Here are my comments of the following use case document

http://www.w3.org/2005/rules/wg/wiki/Interchange_of_Human-oriented_Business_Rules

**General comments**

This is a very useful use case, in the sense it seems to have addessed more about interchanging than other use cases. Furthermore, the use case is very general, which is about interchange of rules between  rule specification and editing systems that support people. 


**Specific comments**

1. Abstract 

- Clarification of scope is very helpful. There are two long lists of what are excluded and what are included. It would be even more helpful to present a rule of thumb to tell what are in and what are out.

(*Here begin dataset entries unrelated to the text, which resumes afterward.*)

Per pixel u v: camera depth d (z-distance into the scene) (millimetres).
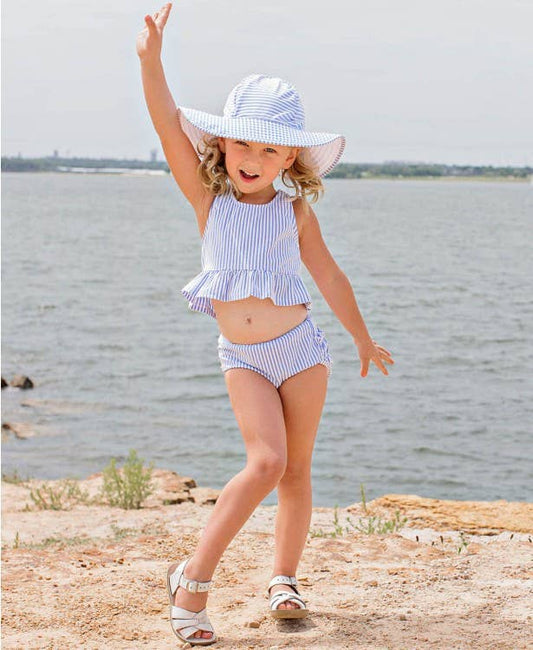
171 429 15344
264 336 3791
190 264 45562
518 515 5949
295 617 3857
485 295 32531
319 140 3854
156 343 23922
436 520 5895
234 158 3822
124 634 3791
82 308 30094
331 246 51938
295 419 3871
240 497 3631
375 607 4023
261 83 3938
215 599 4195
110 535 5723
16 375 18734
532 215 102625
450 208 122375
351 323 4176
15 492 7254
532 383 18969
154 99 3955
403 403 17031
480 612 3959
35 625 3885
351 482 12367
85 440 14586
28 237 61188
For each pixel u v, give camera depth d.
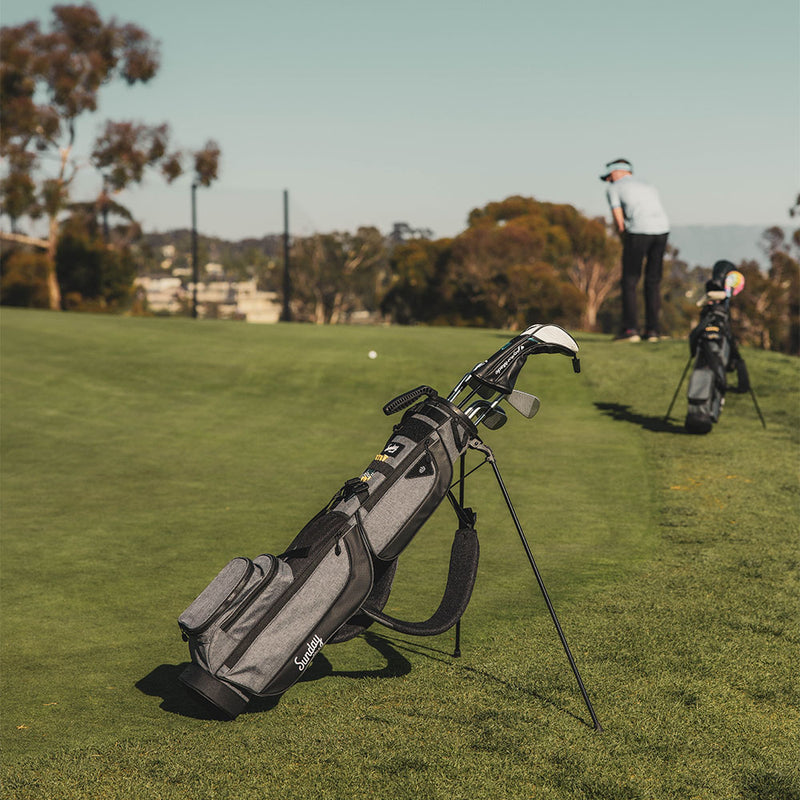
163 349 12.96
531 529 5.70
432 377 11.41
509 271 50.00
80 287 32.75
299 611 3.10
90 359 12.35
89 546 5.32
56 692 3.39
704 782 2.74
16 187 32.09
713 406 8.45
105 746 2.96
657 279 13.29
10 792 2.69
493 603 4.35
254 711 3.21
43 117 32.94
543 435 8.69
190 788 2.71
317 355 12.49
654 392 10.41
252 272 27.80
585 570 4.86
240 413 9.95
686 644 3.80
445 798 2.64
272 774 2.78
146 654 3.77
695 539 5.44
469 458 7.79
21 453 8.08
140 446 8.42
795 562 4.96
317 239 42.47
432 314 52.91
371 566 3.22
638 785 2.72
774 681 3.44
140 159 33.19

- s/ In the fully declarative form of rules/in the fully declarative form of rules 

- "Use case description": Afer "rules ... are meant to be understood by people, regardless of whether such rules can be automatically enforced or applied by computers.", it would be useful to stress that the semantic endorsed by the  rules editing system should capture the intended meaning of the rules understood by people.

2. Status

- This section seems to have repeated what are to be presented in the "Examples of rule platforms supporting this use case".

3. Links to related use cases

- In "Agreements are usually between people in different organizational uts", what is "uts"?

- In ` The “Enterprise Information Integration” and “Information Integration with Rules and Taxonomies” use cases cannot integrate information from ...': I am not sure if it is proper to say "the ... (two) use cases cannot integrate information ..."; maybe we should say "tools supporting the two use cases cannot integrate information ...".

4. Relationship to OWL/RDF

- In "Although the linguistics aspect loosely follows a descriptive logic approach", do you mean "a description logic approach"?

- Line 3: an extra "." after "and".

- In " it has not be formalized as such", does it refer to the example implementations mentioned in Section 5, or any possible implementations?

5. Examples of rule platforms supporting this use case

- Seems fine, although all the tools have been mentioned in Section 2 already.

6. Benefits of Interchange

- There is a long list of benefits for the "O2O" rule exchange. It would be more helpful if some sort of summary can be provided.

7. Requirements on the RIF

- I think the use case also provides a requirement on ensuring the intended meanings of rules understood by people are properly captured by the RIF.

8. Breakdown

Section 8.1 seems to be fine, while the rest are still work in progress.